Pedimos un taxi ¡Seguro era un viaje importante! y subieron algunos bolsos en el maletero. Me di la vuelta a mirar a Martina que desde el portón nos hacía señas de despedida sonriendo. Algo extraño sentí en el pecho...

Nos bajamos en un estacionamiento donde nos esperaba Roland. El caballero del teléfono al fin tenía rostro, un rostro moreno, con lentes y pulcra camisa. A mí me bajó toda la timidez y en un hilo de voz le dije "hola", mientras desviaba la vista y movía la boca en un tic nervioso muy común en mí por esos años. De pronto sacó de su auto azul un oso ¡un enorme oso amarillo! peludo y esponjoso. Lo recibí y se llamó Nicolás, y con Nicolás me senté en la parte trasera del auto que comenzó a avanzar, a salir de la ciudad, a introducirse en la carretera que cada vez se volvía verde y más verde y más desconocido. Sería un viaje largo. Volver sería demoroso ¿mamá, no nos vamos a demorar mucho?" decía la pregunta que se me quedaba pegada en la lengua. Pero es que nos estábamos alejando demasiado de casa... En la radio sonaban canciones románticas de Jose Jose y Juan Gabriel que Roland cantaba a todo pulmón ¡ése era un hombre feliz! mi madre, algo nerviosa, le sonreía y luego me miraba a ver si yo también sonreía o si lloraba y entre las dos opciones ¡yo le sonreía! mientras apretaba fuertemente a Nicolás que, gracias al cielo, no tenía vísceras a las que pudiera romper con la fuerza que estrujaba al pobre oso, con tal de que ninguna infantil pataleta perturbara a mi frágil madre.     

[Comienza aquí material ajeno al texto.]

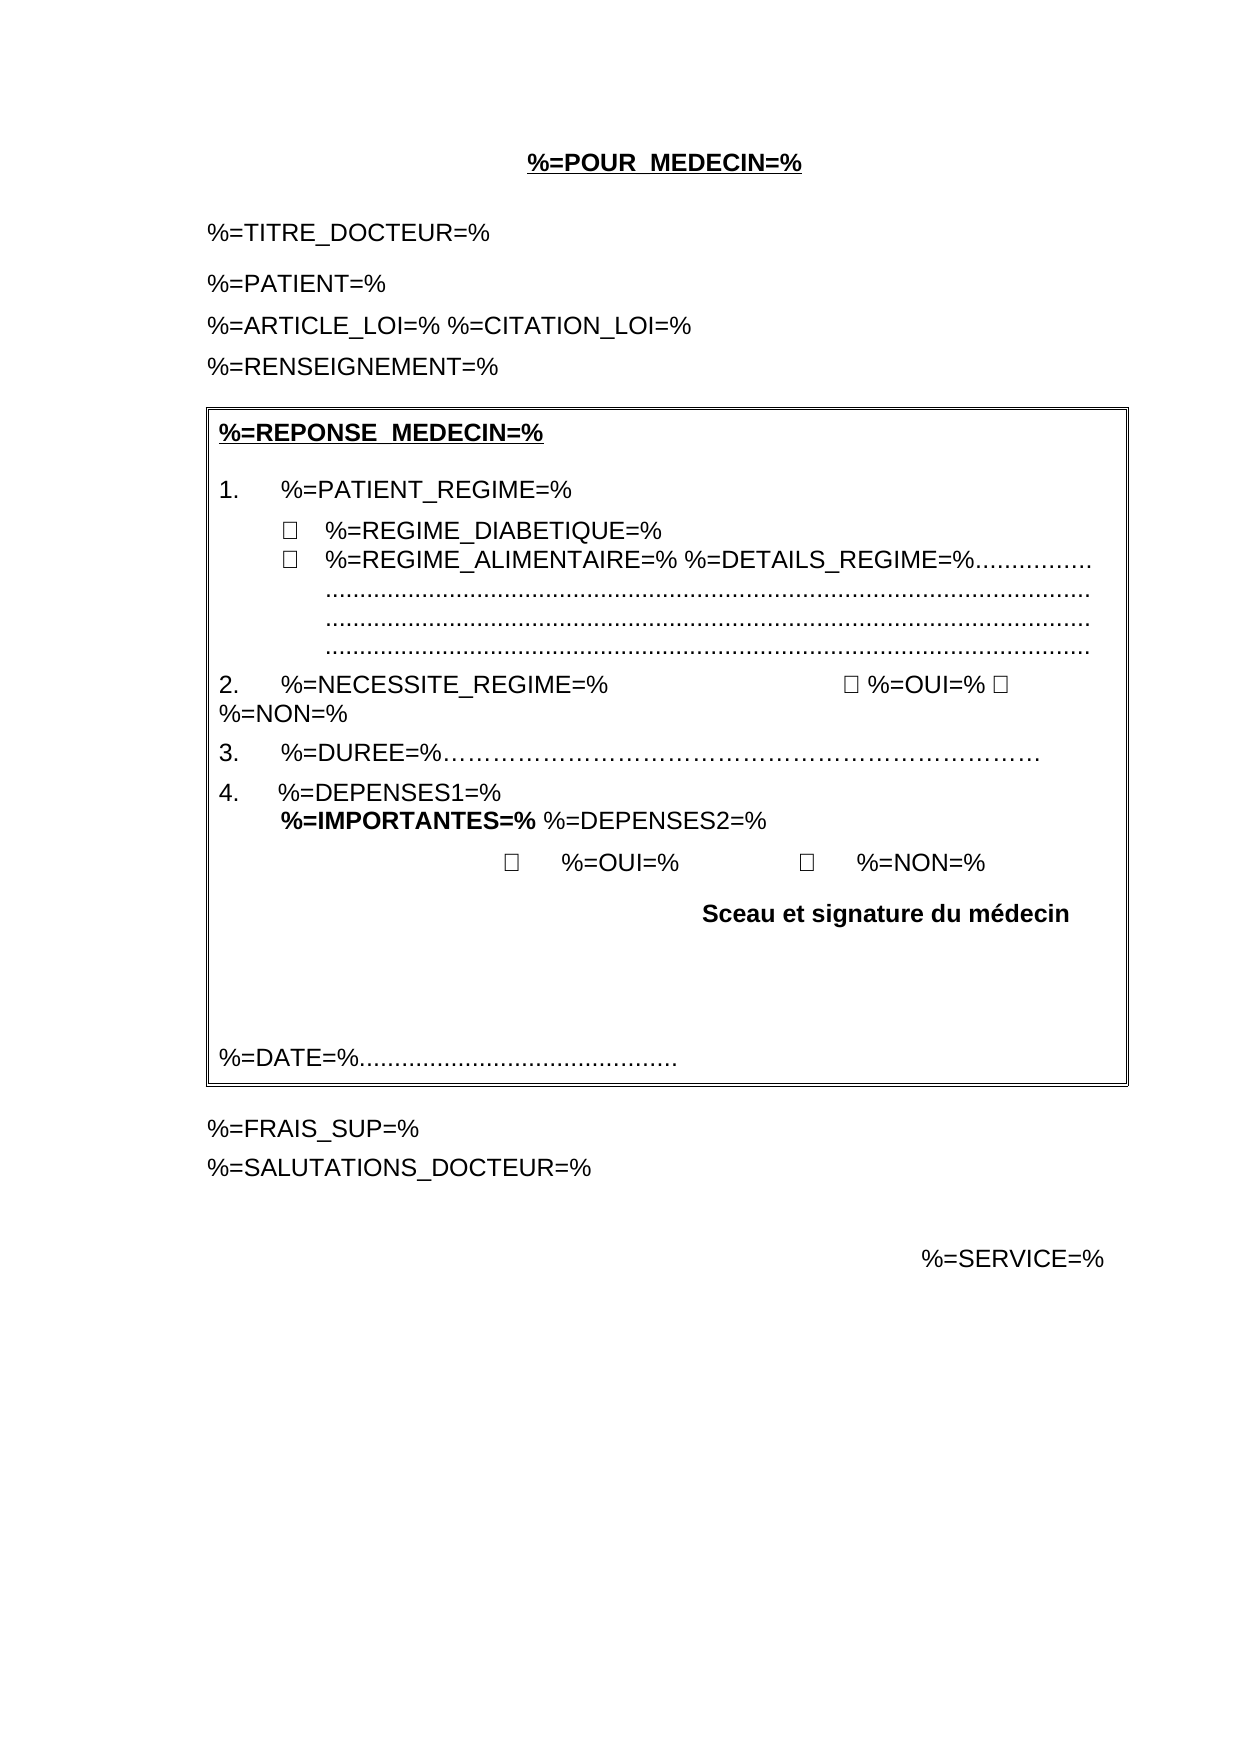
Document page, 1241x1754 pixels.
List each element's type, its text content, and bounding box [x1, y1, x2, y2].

De pronto di vuelta la vista hacia ese paisaje extraño tras la ventana, mientras el auto avanzaba veloz lejos cada vez más lejos de mi casa, de mi hermana Marina, del pino del patio y de los ventanales soleados, sin tener yo el control sobre nada de aquel momento....Y de pronto pensé en mi padre. Nunca había pensado en él pero ahora se me ocurría lo triste que se pondría al no verme en casa al volver del trabajo. Me sentí culpable y mala, muy mala. Y entendí, por fin, el secreto que encerraba el inusual brindis en finas copas alemanas de aquella noche en que inició el milenio. Así aprendí, con algo de retraso, la confusa y tragicómica herramienta de la ironía y cómo puede apuñalar corazones desprevenidos.

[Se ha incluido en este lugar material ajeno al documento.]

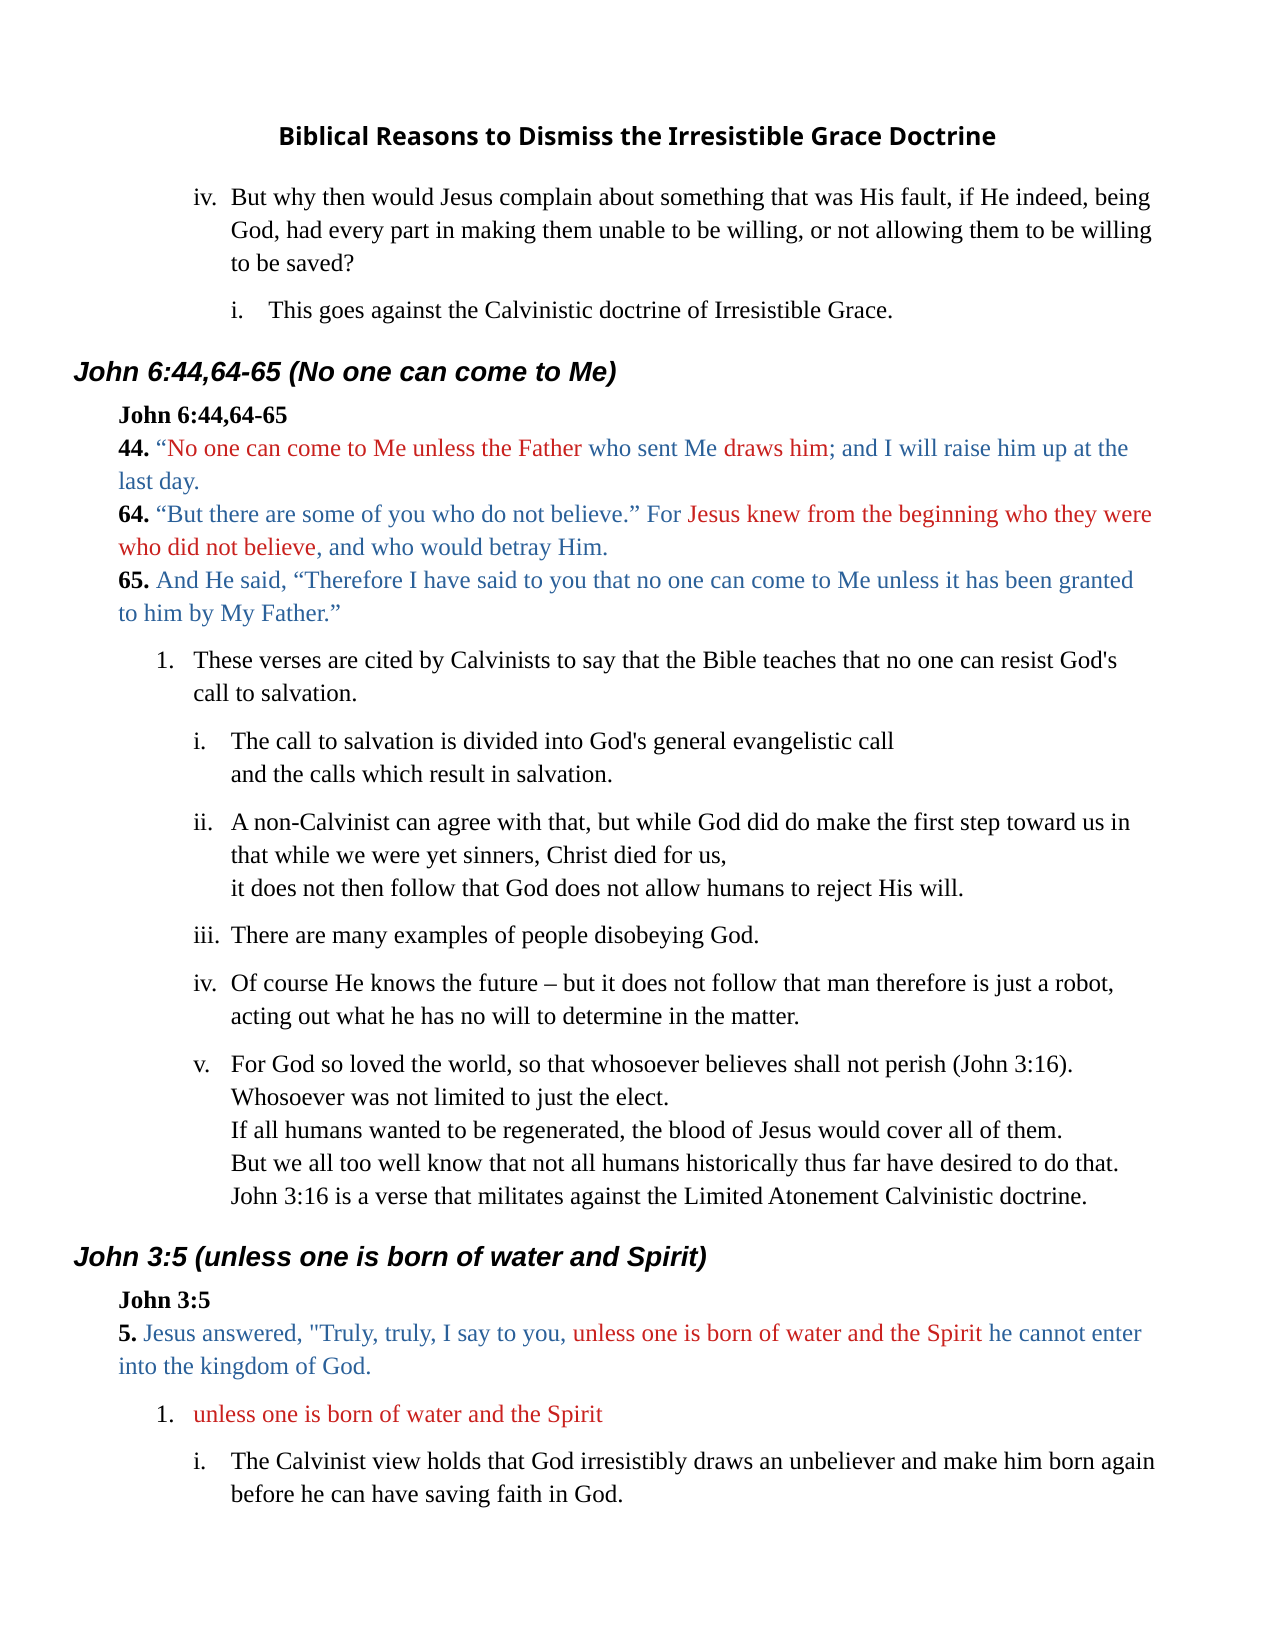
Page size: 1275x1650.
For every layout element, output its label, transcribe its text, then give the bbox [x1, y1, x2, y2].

Los ojos se me aguaron y, a pesar de que intenté detenerla, vi reflejada en el vidrio una solitaria lágrima corriendo por mi mejilla gordita que, afortunadamente, nadie tomó en cuenta. Porque fui consciente de que ese 7 de enero del año 2000, tomé el auto que me llevó lejos, para siempre lejos, de mi infancia.